What's this? Above you see the a graphical depiction how to embed the non-crystallographic Coxeter group H₄ (the symmetry group of the 120-cell) into the Weyl group E₈. Namely, map each simple reflection of H₄ labelled by an index i = 1, ..., 4 onto a product of two simple E₈ reflections labelled by the pair (i,i+4) as indicated by the folding of the Coxeter-Dynkin diagram: the pair (1,5) in E₈ corresponds to 1 in H₄, the pair (2,6) to 2 and so on. You can check that this map preserves the Coxeter group relations.

Don't understand a word or want to know more? If you are a student you can do a 4h or 5h project with me and learn about Coxeter and Weyl groups and their applications in mathematical physics. If you already know what these groups are, you can find more information in my joint paper with Andreas Fring. It has featured in week270 of John Baez's online column "This Weeks Finds in Mathematical Physics".

My research in key words

My main interests are quantum integrable systems which are described in terms of solutions to the quantum Yang-Baxter equation. More specifically:

I am particular fond of the algebraic and representation theoretic aspects which arise when trying to solve these models.
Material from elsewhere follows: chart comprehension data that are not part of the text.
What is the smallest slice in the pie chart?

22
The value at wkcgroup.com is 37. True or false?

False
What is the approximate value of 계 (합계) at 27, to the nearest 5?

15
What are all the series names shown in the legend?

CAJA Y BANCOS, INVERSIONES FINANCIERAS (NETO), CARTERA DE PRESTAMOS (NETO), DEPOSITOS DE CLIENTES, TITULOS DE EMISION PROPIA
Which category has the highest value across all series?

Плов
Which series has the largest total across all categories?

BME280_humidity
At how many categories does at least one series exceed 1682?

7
Some of the algebras involved are: quantum and Hecke algebras, the Temperley-Lieb algebra, the Virasoro algebra and Kac-Moody algebras.

More recently I have also looked at combinatorial and algebro geometric aspects of integrable models. In my joint work with Catharina Stroppel it is discussed how the Bethe ansatz from integrable systems can be used to compute Gromov-Witten invariants and dimensions of moduli spaces of generalized theta-functions.

What is an integrable system?

In modern terminology the adjective "integrable" is usually attached to physical systems which can be solved exactly because they possess sufficiently many conserved quantities, sometimes infinitely many. Nonlinear partial differential equations which describe solitons are a particular example.

Quantum integrable systems are physical models which describe microscopic many-particle systems and underlie the laws of quantum mechanics. They are the exception rather than the rule and are usually confined to lower dimensions, such as particles moving on a line.

Why is this interesting?

From a mathematical point of view, integrable systems are interesting since they are usually associated with rich geometric or algebraic structures. Examples are Coxeter groups and Lie algebras, Riemann surfaces, quantum groups. Integrable systems can shed new light on these mathematical structures by showing new surprising connections between them. They have also led to new mathematical discoveries and inspired new mathematical research subjects.

There is also physical interest. Integrable systems can nowadays be `manufactured' in laboratories using for instance optical lattices or new compound materials. By providing exact and accurate data integrable systems can help to calibrate new technological equipment through high precision measurements. This technological advancement will benefit society. The interplay between concrete physical applications and mathematical theories makes this a fascinating and evolving research field.